##### Source data

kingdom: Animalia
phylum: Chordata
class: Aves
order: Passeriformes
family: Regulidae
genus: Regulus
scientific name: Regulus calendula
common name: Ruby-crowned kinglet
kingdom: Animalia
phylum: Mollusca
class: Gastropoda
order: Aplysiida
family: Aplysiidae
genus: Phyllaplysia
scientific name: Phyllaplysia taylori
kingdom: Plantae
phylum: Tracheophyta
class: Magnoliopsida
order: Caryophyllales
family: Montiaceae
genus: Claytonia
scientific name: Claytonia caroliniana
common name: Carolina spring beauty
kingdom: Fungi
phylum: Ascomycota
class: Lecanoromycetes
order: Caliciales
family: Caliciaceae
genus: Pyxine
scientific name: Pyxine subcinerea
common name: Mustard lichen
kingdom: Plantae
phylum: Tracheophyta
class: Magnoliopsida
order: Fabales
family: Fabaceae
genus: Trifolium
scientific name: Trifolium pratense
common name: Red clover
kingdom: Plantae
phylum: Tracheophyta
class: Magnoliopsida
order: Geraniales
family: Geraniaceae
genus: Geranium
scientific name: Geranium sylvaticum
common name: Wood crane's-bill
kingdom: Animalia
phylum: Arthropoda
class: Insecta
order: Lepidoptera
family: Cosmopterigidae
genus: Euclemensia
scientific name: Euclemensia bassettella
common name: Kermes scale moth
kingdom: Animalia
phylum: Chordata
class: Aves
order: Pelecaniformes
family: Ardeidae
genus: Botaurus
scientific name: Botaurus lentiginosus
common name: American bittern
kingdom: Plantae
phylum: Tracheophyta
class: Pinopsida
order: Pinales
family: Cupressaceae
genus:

##########

Job: Write out all of the lines above word for word, with nothing added, dropped, or changed.

Result:
kingdom: Animalia
phylum: Chordata
class: Aves
order: Passeriformes
family: Regulidae
genus: Regulus
scientific name: Regulus calendula
common name: Ruby-crowned kinglet
kingdom: Animalia
phylum: Mollusca
class: Gastropoda
order: Aplysiida
family: Aplysiidae
genus: Phyllaplysia
scientific name: Phyllaplysia taylori
kingdom: Plantae
phylum: Tracheophyta
class: Magnoliopsida
order: Caryophyllales
family: Montiaceae
genus: Claytonia
scientific name: Claytonia caroliniana
common name: Carolina spring beauty
kingdom: Fungi
phylum: Ascomycota
class: Lecanoromycetes
order: Caliciales
family: Caliciaceae
genus: Pyxine
scientific name: Pyxine subcinerea
common name: Mustard lichen
kingdom: Plantae
phylum: Tracheophyta
class: Magnoliopsida
order: Fabales
family: Fabaceae
genus: Trifolium
scientific name: Trifolium pratense
common name: Red clover
kingdom: Plantae
phylum: Tracheophyta
class: Magnoliopsida
order: Geraniales
family: Geraniaceae
genus: Geranium
scientific name: Geranium sylvaticum
common name: Wood crane's-bill
kingdom: Animalia
phylum: Arthropoda
class: Insecta
order: Lepidoptera
family: Cosmopterigidae
genus: Euclemensia
scientific name: Euclemensia bassettella
common name: Kermes scale moth
kingdom: Animalia
phylum: Chordata
class: Aves
order: Pelecaniformes
family: Ardeidae
genus: Botaurus
scientific name: Botaurus lentiginosus
common name: American bittern
kingdom: Plantae
phylum: Tracheophyta
class: Pinopsida
order: Pinales
family: Cupressaceae
genus:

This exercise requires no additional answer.